■ **Given instruction**:
Carry on the passage about holding to one's values and embracing failure, beginning right after its last sentence. Leave the listing out of it.

■ **Quoted text**:

So, you come from a line of people who perhaps never reached the pinnacle of visibility, but have always tried to live up to certain standards set by your grandparents. It’s not always an easy task, nor a rewarding one (though Gerard does have a nice apartment in a nice part of Jakarta, paid for by the Australian Government!) but it is a satisfying one.

I have confidence in the set of values you have been brought up with and developed on your own. You have always shown yourself to be a good, well-meaning young man and I therefore urge you to live up to those values when you can and when you are asked to. You may not need to do the stuff your grandparents, uncles or even I have done (what little I have) - but I hope you will find your own thoughts and actions through which you can make a stand and push an agenda to improve the lot of people around you. And it all starts with not backing away from the opportunity, and with standing up when those values are challenged.

Sometimes it won’t be easy - and I pray that you will have the wisdom to discern what is right and what needs to be done, and the strength to then do it. Whatever the occasion.

Understand and Embrace failure
We won’t always win. That is the hard truth. There will be things we set out to do which we will fail to accomplish despite our best efforts.

That’s OK. As long as at the end, we can look at things and say, I really did try my best, within the range of things I would ethically do. That last little qualifier is important, I think, as sometimes victories can be won at the expense of our values or beliefs. Whether it’s shifting the blame to someone else, or betraying someone’s trust in order to achieve some goal, I think it’s just not worth it. Through it all, it’s important to be true to your values.

Failure comes in many forms and can be relative to the circumstances. It cannot be measured in certain and absolute terms. Financial richness doesn’t necessarily equate success, for example, as it may simply be balanced out by a gaping hole in other aspects of life. The reverse applies too - that failure isn’t always what it seems.

You’re a creative person and that should ring some alarm bells in this area. For to be a creative person is to shift your values in a direction not many take or appreciate. It may be more important at some point in your life to be true to creative principles and eschew financial reward. Who is to say down which road lies success? Or failure?

There isn’t a clear guide book, an Idiot’s Guide to Failure or whatever. At some forks in our lives when we have to make a critical decision, it may not even be clear then that that is a critical decision with far-reaching consequences. It isn’t that important. What is important is that when we have to make a decision and on one side is lined up our values and ethics and the other is lined up the accoutrements of ‘success’, I hope you will choose the former.

■ **Available data**:
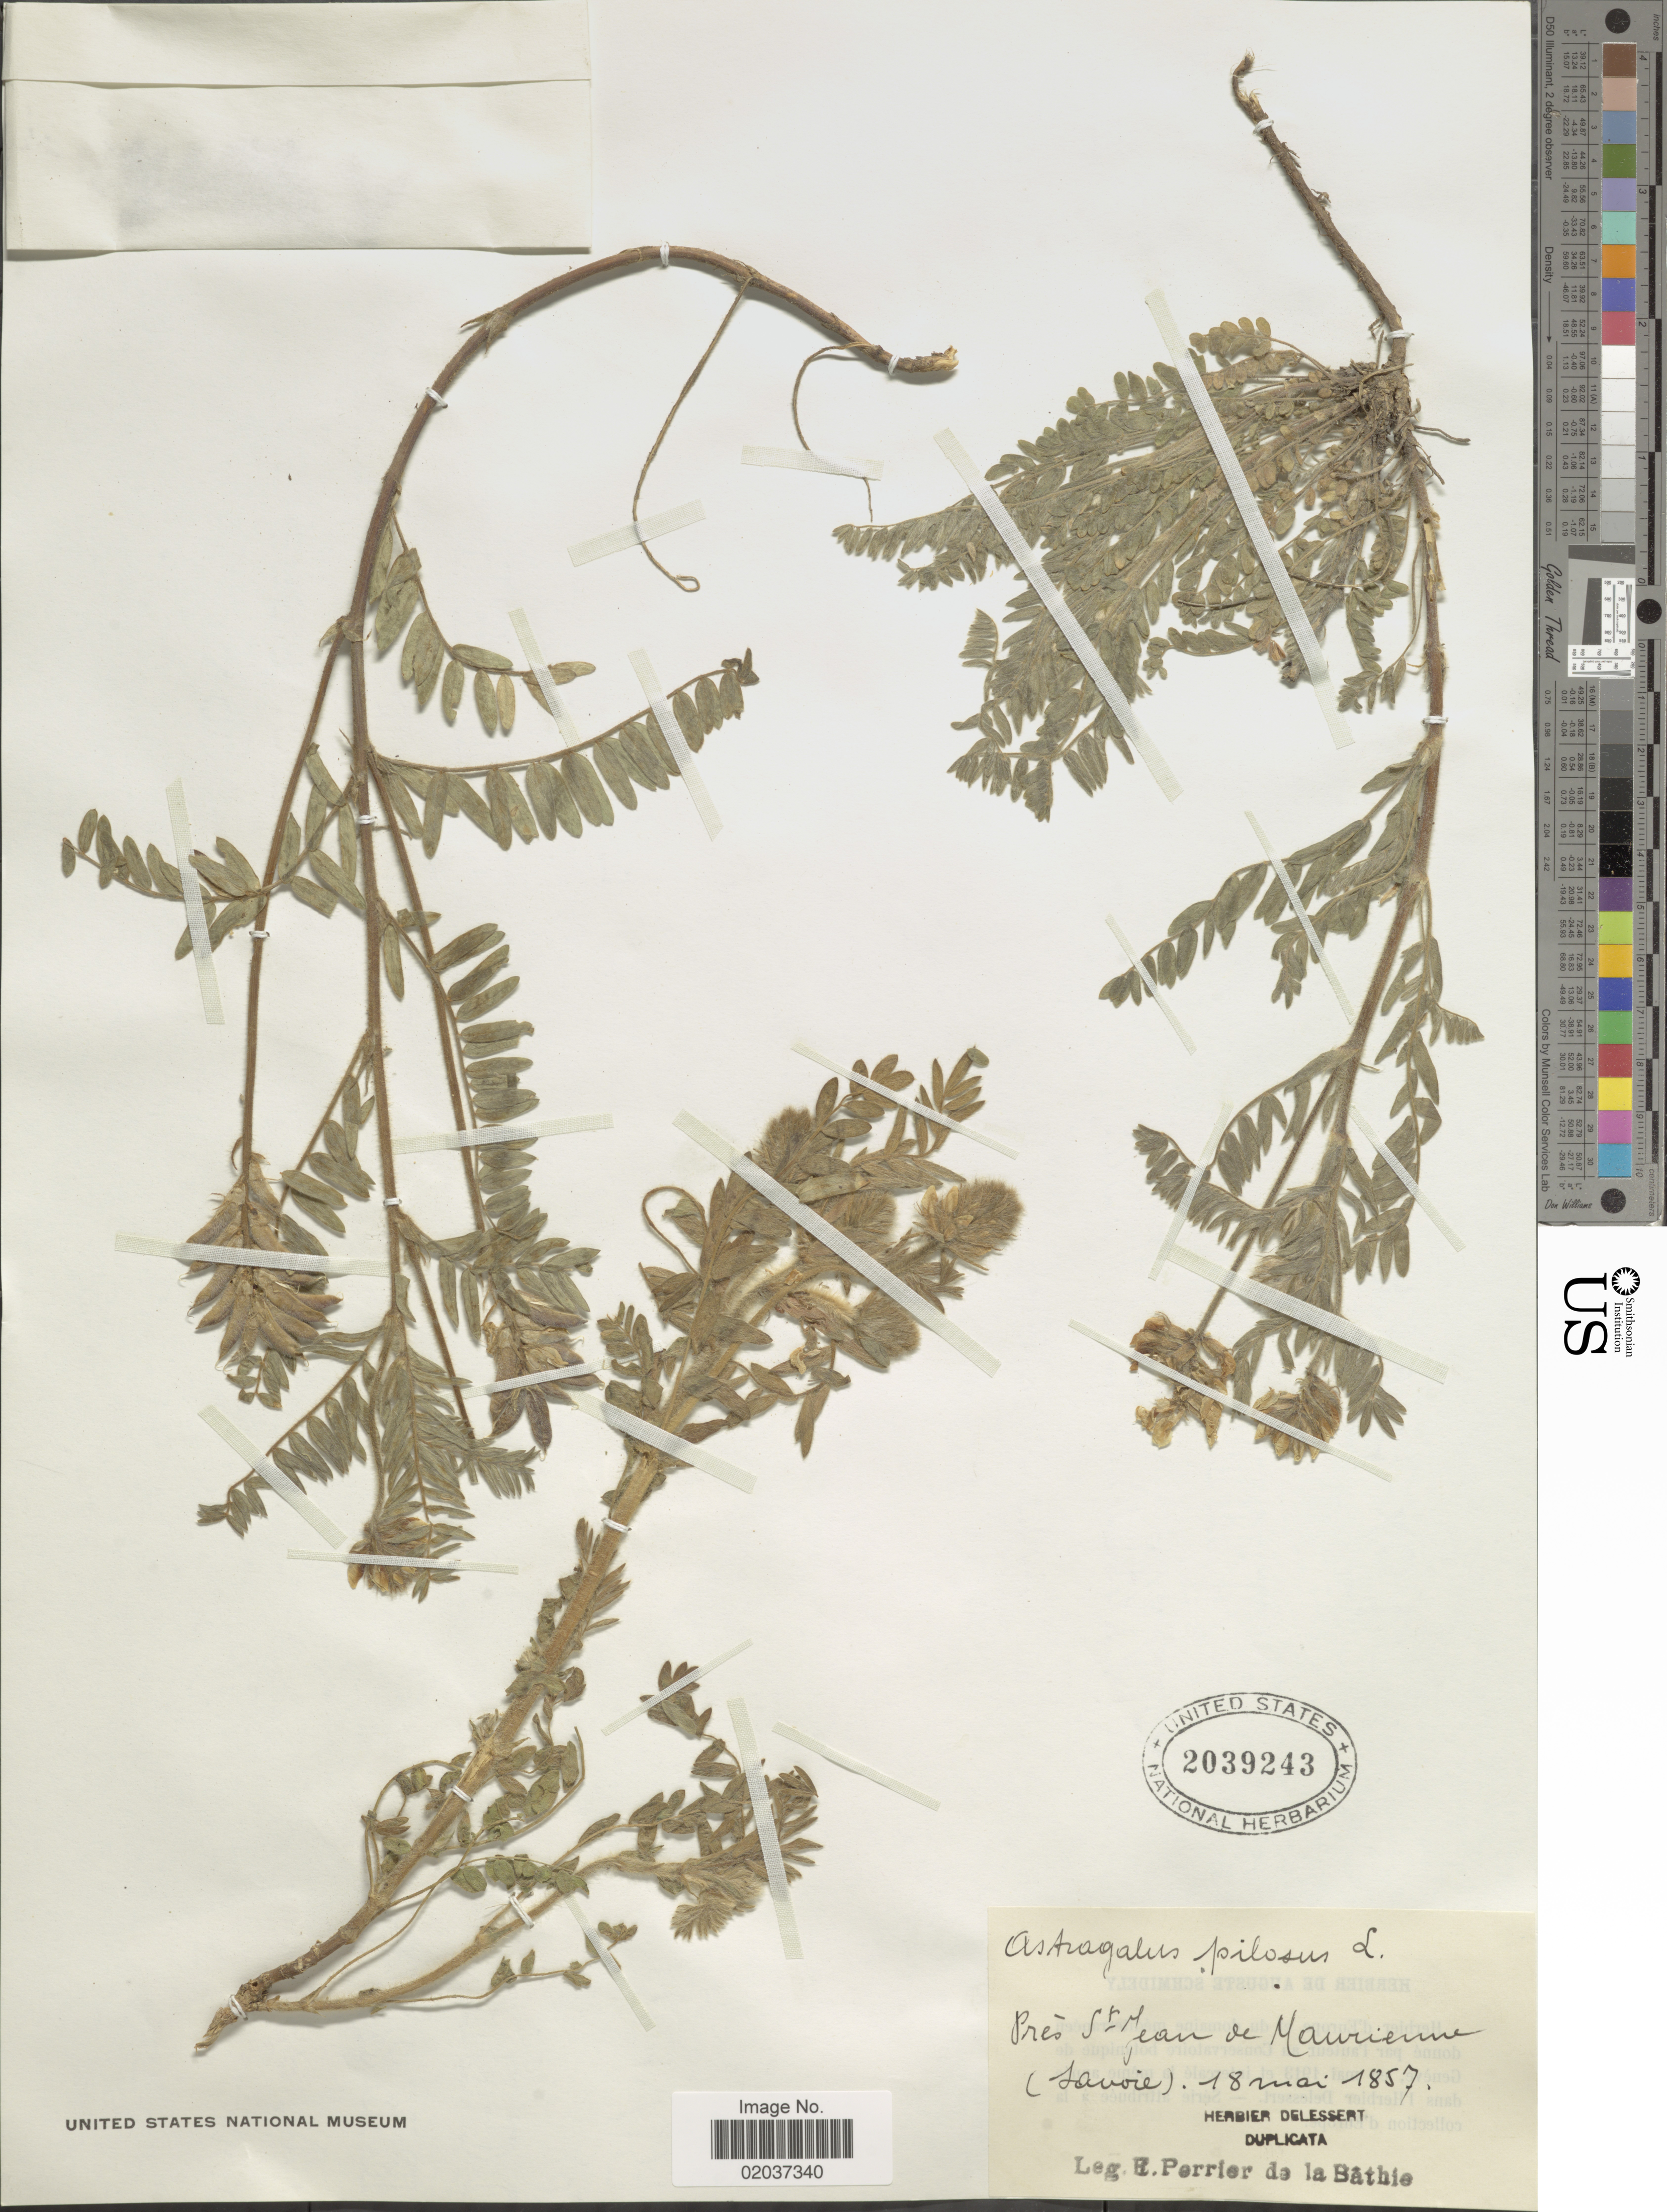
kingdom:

■ **Answer**:
For on the latter side lies momentary gratification. And nothing much else.

Remember I just said there is no clear guide book? Well, there isn’t even always a clear line that divides either side. So here again, I wish you the wisdom to discern and the strength to then stick to your principles.

Remember family. Remember friends.
You’re not really going away. You’re not moving overseas for a few years or something like that. You’ll just be gone for a few months then hopefully we’ll see you every day or every weekend. What you will leave behind is the last vestiges of your teenage life. This experience will change you in many ways, there is no denying that.

You will make new friends, some of whom you will keep for the rest of your life. You will cement some of those relationships with experiences so strong and vivid and life-changing that for years from now, you will recall them with absolute clarity - or hilarity in many cases.

Wherever your life takes you, just remember your family. Remember your friends. Keep both close to your heart where their relationships can warm you.

You never know when a member of your family or your circle of friends will be able to make that little difference in some struggle you may be having. And you never know when you might be that little difference in their life. Either way, do not be afraid to seek help, nor to render it.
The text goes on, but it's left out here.